Toute stipulation contraire est réputée non écrite.
Les dispositions du présent article ne sont pas applicables aux dettes d’aliment ".
En l’espèce, les pièces produites par Monsieur [X] [Z] ne démontrent pas l’existence de difficultés financières et le syndicat des copropriétaires s’oppose au report et à l’échelonnement sollicités.
Monsieur [X] [Z] sera donc débouté de ses demandes.
3. Sur les frais et dépens
Selon l’article 696 du code de procédure civile, la partie perdante est condamnée aux dépens, à moins que le juge, par décision motivée, n’en mette la totalité ou une fraction à la charge d’une autre partie.
Monsieur [X] [Z], qui perd le procès, supportera les dépens, avec application des dispositions de l’article 10-1 de la loi du 10 juillet 1965 pour les frais nécessaires.
Enfin, il serait inéquitable de laisser à la charge du syndicat des copropriétaires les sommes non comprises dans les dépens et exposées dans le cadre de la présente instance.

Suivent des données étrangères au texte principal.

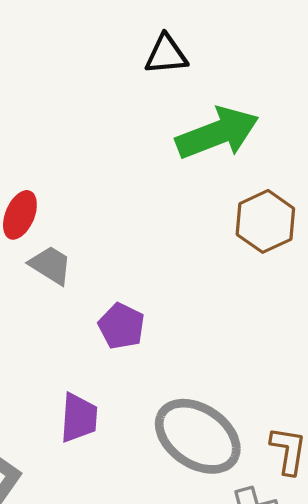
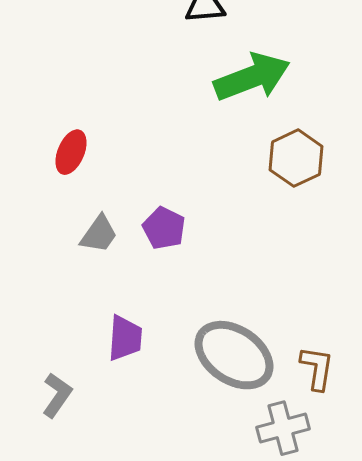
gray trapezoid: (50, 265) -> (99, 234), moved, turned 93
purple pentagon: (121, 326) -> (164, 228), moved

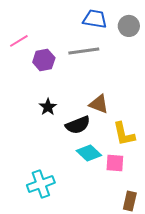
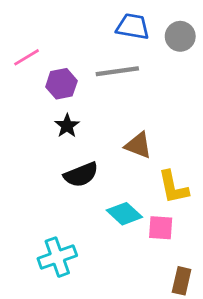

Il convient donc de condamner Monsieur [X] [Z] à lui verser la somme de 800 € au titre des dispositions de l’article 700 du code de procédure civile.
PAR CES MOTIFS
La Présidente, statuant publiquement, en procédure accélérée au fond par mise à disposition au greffe en application des articles 450 à 453 du code de procédure civile, les parties préalablement avisées, par jugement contradictoire et en premier ressort,
Condamne Monsieur [X] [Z] à payer au syndicat des copropriétaires de l’immeuble [Adresse 5], représenté par son syndic, la SAS LA MUZELLE, la somme de 8 472,65 € au titre de l’arriéré des charges échues au 1er juillet 2025, outre intérêts au taux légal à compter du 24 mars 2025 ;
Déboute Monsieur [X] [Z] de ses demandes de report et d’échelonnement ;
Condamne Monsieur [X] [Z] à payer au syndicat des copropriétaires de l’immeuble [Adresse 5] représenté par son syndic, la SAS LA MUZELLE, la somme de 800 € au titre des dispositions de l’article 700 du code de procédure civile ;
Condamne Monsieur [X] [Z] aux dépens avec application de l’article 10-1 de la loi du 10 juillet 1965 pour les frais nécessaires ;
Rappelle que l’exécution provisoire est de droit.